Membangun etos keilmuan
Dengan semangat Ramadhan ini, momen penting yang dilakukan, adalah mengembalikan tradisi di atas kepada karakter aslinya. Upaya ini hanya dapat dilakukan dalam bentuk tadarrus intelektual, dengan harapan, tentunya akan semakin tersosialisasi visi-visi Alquran yang general, berkelanjutan dan abadi. Tadarrus intelektual ini akan menjadi rantai penghubung (jiwa), antara ajaran Alquran yang religius (agamis) dengan kajian disiplin-disiplin ilmu keislaman, sains, ilmu sosial, dan aturan yang bersifat duniawi.

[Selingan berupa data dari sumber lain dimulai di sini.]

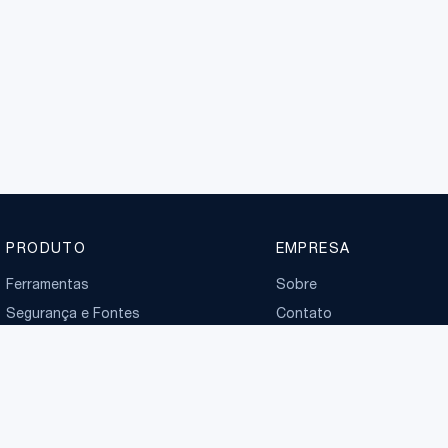
PRODUTO
EMPRESA
Ferramentas
Sobre
Segurança e Fontes
Contato
Planos
Boletim normativo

Dengan membudayakan tadarrus intelektual ini, diharapkan menjadi tradisi baru umat Islam khususnya di Aceh untuk mengembangkan ilmu-ilmu keislaman di masa selanjutnya, yang pada akhirnya melahirkan sumber daya manusia berkualitas dan sekaligus berkuantitas.

(Dedy Sumardi, Dosen Fakultas Syari'ah IAIN Ar-Raniry, Banda Aceh).